Retiring SF MUNI CFO Sonali Bose appears to be a dream hire from the standpoint of transit riders
The San Francisco Chronile reports ("Muni CFO Sonali Bose departs, creating another challenge for SF’s transit agency") on the retirement of Sonali Bose, the Chief Financial Officer of the SF MUNI transit system, one of the most highly used city-only transit systems in the US. From the article:
The woman who doubled the budget of the San Francisco Municipal Transportation Agency — replacing the junked buses of the past with a splashy new fleet — is heading out the door, creating a new challenge for an agency that is struggling to gain public trust. ...

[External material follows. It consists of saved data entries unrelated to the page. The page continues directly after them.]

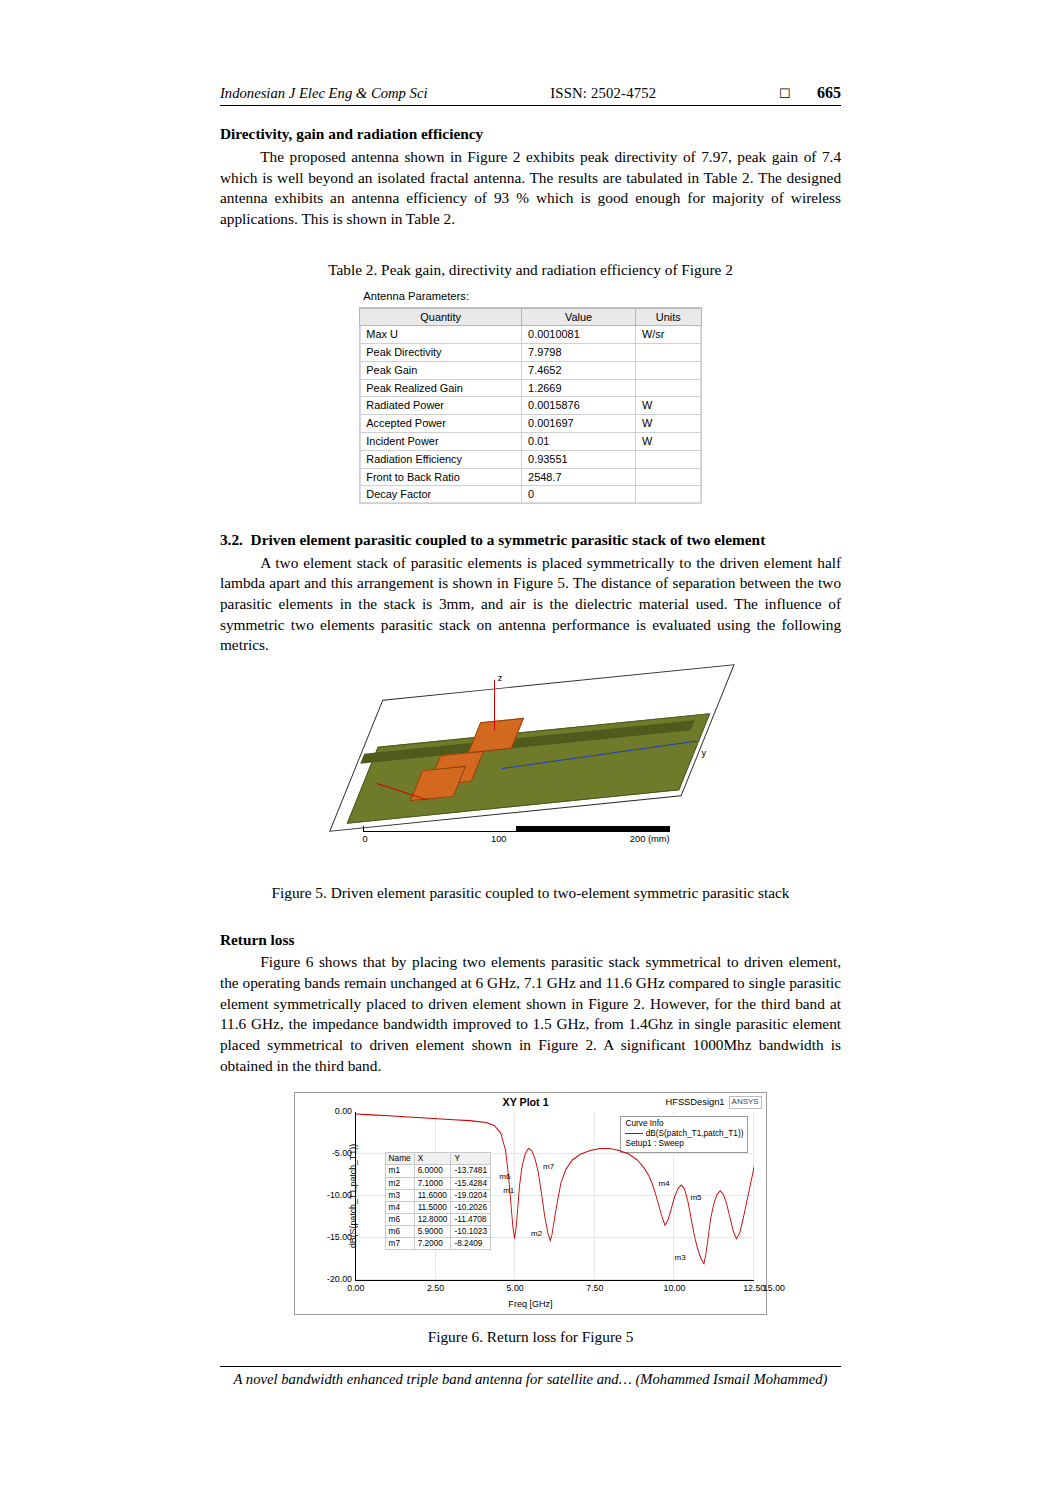Indonesian J Elec Eng & Comp Sci ISSN: 2502-4752 ☐ 665
Directivity, gain and radiation efficiency
The proposed antenna shown in Figure 2 exhibits peak directivity of 7.97, peak gain of 7.4 which is well beyond an isolated fractal antenna. The results are tabulated in Table 2. The designed antenna exhibits an antenna efficiency of 93 % which is good enough for majority of wireless applications. This is shown in Table 2.
Table 2. Peak gain, directivity and radiation efficiency of Figure 2
Antenna Parameters:
| Quantity | Value | Units |
| --- | --- | --- |
| Max U | 0.0010081 | W/sr |
| Peak Directivity | 7.9798 | |
| Peak Gain | 7.4652 | |
| Peak Realized Gain | 1.2669 | |
| Radiated Power | 0.0015876 | W |
| Accepted Power | 0.001697 | W |
| Incident Power | 0.01 | W |
| Radiation Efficiency | 0.93551 | |
| Front to Back Ratio | 2548.7 | |
| Decay Factor | 0 | |
3.2. Driven element parasitic coupled to a symmetric parasitic stack of two element
A two element stack of parasitic elements is placed symmetrically to the driven element half lambda apart and this arrangement is shown in Figure 5. The distance of separation between the two parasitic elements in the stack is 3mm, and air is the dielectric material used. The influence of symmetric two elements parasitic stack on antenna performance is evaluated using the following metrics.
z
y
0100200 (mm)
Figure 5. Driven element parasitic coupled to two-element symmetric parasitic stack
Return loss
Figure 6 shows that by placing two elements parasitic stack symmetrical to driven element, the operating bands remain unchanged at 6 GHz, 7.1 GHz and 11.6 GHz compared to single parasitic element symmetrically placed to driven element shown in Figure 2. However, for the third band at 11.6 GHz, the impedance bandwidth improved to 1.5 GHz, from 1.4Ghz in single parasitic element placed symmetrical to driven element shown in Figure 2. A significant 1000Mhz bandwidth is obtained in the third band.
XY Plot 1 HFSSDesign1 ANSYS
dB(S(patch_T1,patch_T1))
0.00
-5.00
-10.00
-15.00
-20.00
0.00
2.50
5.00
7.50
10.00
12.50
15.00
Curve Info
dB(S(patch_T1,patch_T1))
Setup1 : Sweep
| Name | X | Y |
| --- | --- | --- |
| m1 | 6.0000 | -13.7481 |
| m2 | 7.1000 | -15.4284 |
| m3 | 11.6000 | -19.0204 |
| m4 | 11.5000 | -10.2026 |
| m6 | 12.8000 | -11.4708 |
| m6 | 5.9000 | -10.1023 |
| m7 | 7.2000 | -8.2409 |
m6
m1
m2
m7
m4
m5
m3
Freq [GHz]
Figure 6. Return loss for Figure 5
A novel bandwidth enhanced triple band antenna for satellite and… (Mohammed Ismail Mohammed)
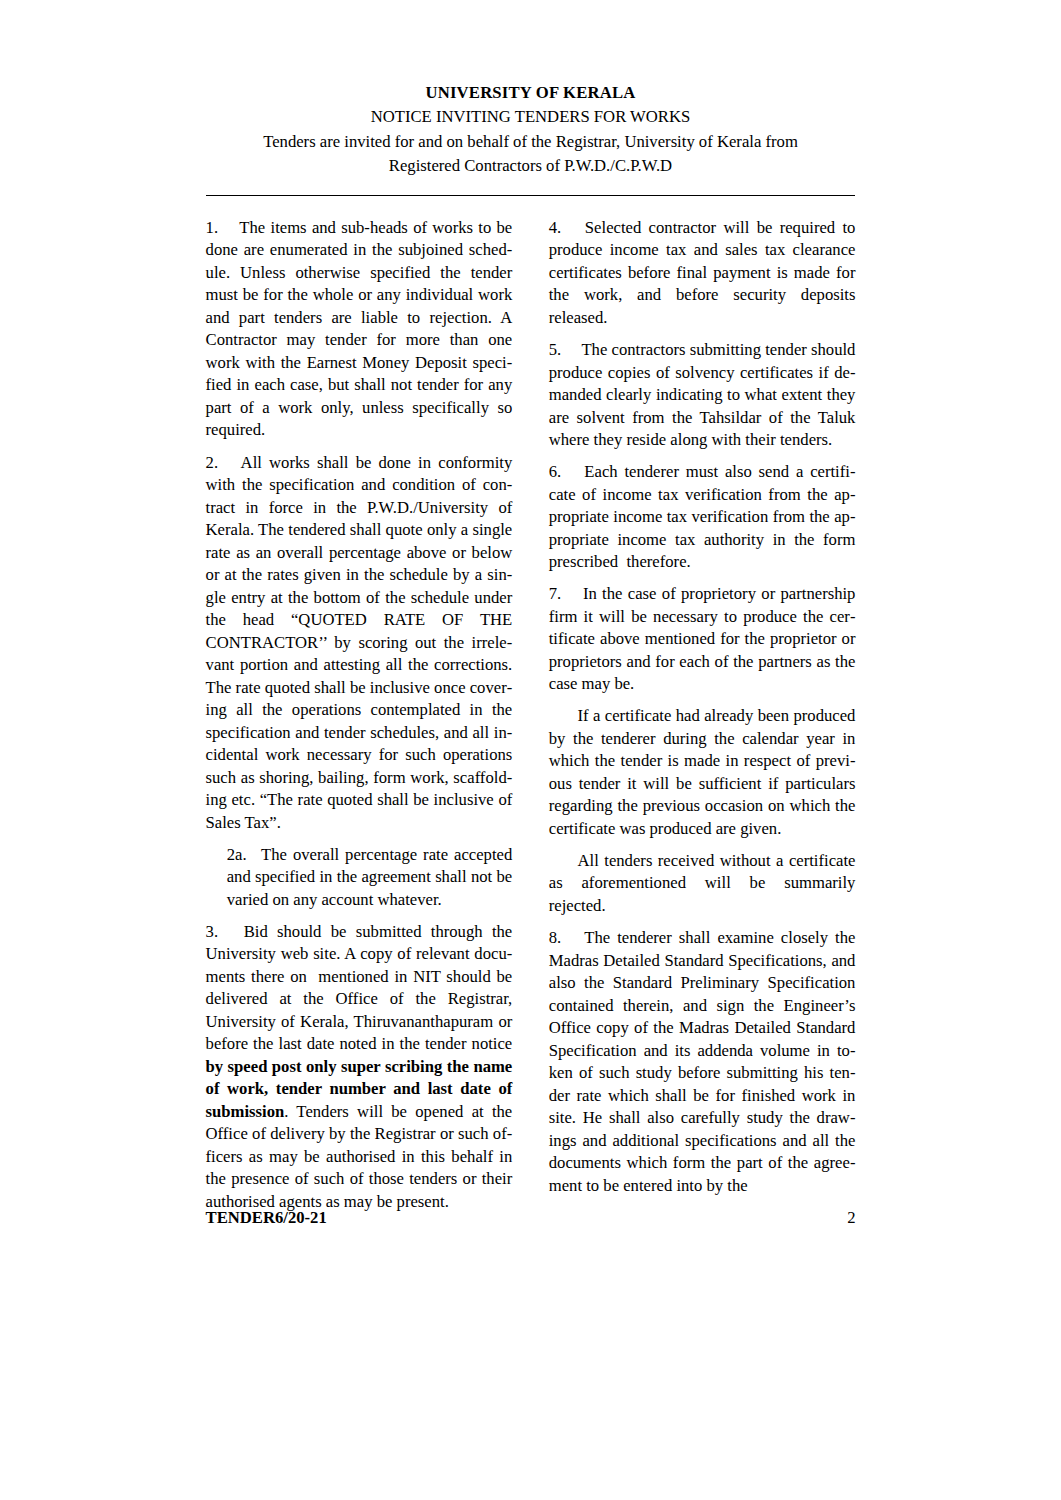University of Kerala
NOTICE INVITING TENDERS FOR WORKS
Tenders are invited for and on behalf of the Registrar, University of Kerala from
Registered Contractors of P.W.D./C.P.W.D
1. The items and sub-heads of works to be done are enumerated in the subjoined schedule. Unless otherwise specified the tender must be for the whole or any individual work and part tenders are liable to rejection. A Contractor may tender for more than one work with the Earnest Money Deposit specified in each case, but shall not tender for any part of a work only, unless specifically so required.
2. All works shall be done in conformity with the specification and condition of contract in force in the P.W.D./University of Kerala. The tendered shall quote only a single rate as an overall percentage above or below or at the rates given in the schedule by a single entry at the bottom of the schedule under the head “QUOTED RATE OF THE CONTRACTOR’’ by scoring out the irrelevant portion and attesting all the corrections. The rate quoted shall be inclusive once covering all the operations contemplated in the specification and tender schedules, and all incidental work necessary for such operations such as shoring, bailing, form work, scaffolding etc. “The rate quoted shall be inclusive of Sales Tax”.
2a. The overall percentage rate accepted and specified in the agreement shall not be varied on any account whatever.
3. Bid should be submitted through the University web site. A copy of relevant documents there on mentioned in NIT should be delivered at the Office of the Registrar, University of Kerala, Thiruvananthapuram or before the last date noted in the tender notice by speed post only super scribing the name of work, tender number and last date of submission. Tenders will be opened at the Office of delivery by the Registrar or such officers as may be authorised in this behalf in the presence of such of those tenders or their authorised agents as may be present.
4. Selected contractor will be required to produce income tax and sales tax clearance certificates before final payment is made for the work, and before security deposits released.
5. The contractors submitting tender should produce copies of solvency certificates if demanded clearly indicating to what extent they are solvent from the Tahsildar of the Taluk where they reside along with their tenders.
6. Each tenderer must also send a certificate of income tax verification from the appropriate income tax verification from the appropriate income tax authority in the form prescribed therefore.
7. In the case of proprietory or partnership firm it will be necessary to produce the certificate above mentioned for the proprietor or proprietors and for each of the partners as the case may be.
If a certificate had already been produced by the tenderer during the calendar year in which the tender is made in respect of previous tender it will be sufficient if particulars regarding the previous occasion on which the certificate was produced are given.
All tenders received without a certificate as aforementioned will be summarily rejected.
8. The tenderer shall examine closely the Madras Detailed Standard Specifications, and also the Standard Preliminary Specification contained therein, and sign the Engineer’s Office copy of the Madras Detailed Standard Specification and its addenda volume in token of such study before submitting his tender rate which shall be for finished work in site. He shall also carefully study the drawings and additional specifications and all the documents which form the part of the agreement to be entered into by the
TENDER6/20-21 2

Some call her a political fixer: the rare transit bureaucrat who urged her allies to chair commissions and lined up votes for the policies she wanted. Others deem her a truth-teller: the woman in a blazer and a cotton dress who gamely criticized mayors and department heads when she thought they made bad decisions. Most people praise her for fixing the budget of a $1 billion agency that was in disarray before she arrived.
Sonali Bose was inspired to “get into (SFMTA) and figure out what the hell is going on” after buses passed her while she waited at a stop one day in 2003. Photo by Lea Suzuki / The Chronicle
“When I walked in, I went, ‘Whoah,’” Bose, 60, said. “It was 2006, and the agency was starved of talent and resources. The budget was about half what it is today.”
Over the next 12 years, she raised the SFMTA’s credit rating to be the highest of any transit agency in the country. She oversaw a new parking program that adjusts rates at meters and garages to match demand. She helped fund the biggest increase in Muni bus and rail service that San Francisco has ever seen and increased the revenue from the agency’s advertising contracts from $400,000 to $30 million. ...
“She wasn’t just a CFO — she was this tireless, in-your-face advocate for the SFMTA,” said Supervisor Aaron Peskin, chair of the Transportation Authority, the body that makes decisions on sales tax spending and some projects.
“She was the kind of person who would text me in the middle of a Transportation Authority meeting, either berating me or provoking new thoughts,” Peskin said. “She did not allow her behavior to be boxed in politically or financially.”
He and others called Bose a “guiding force” who fought relentlessly to improve the financial situation at the SFMTA, and who saw results.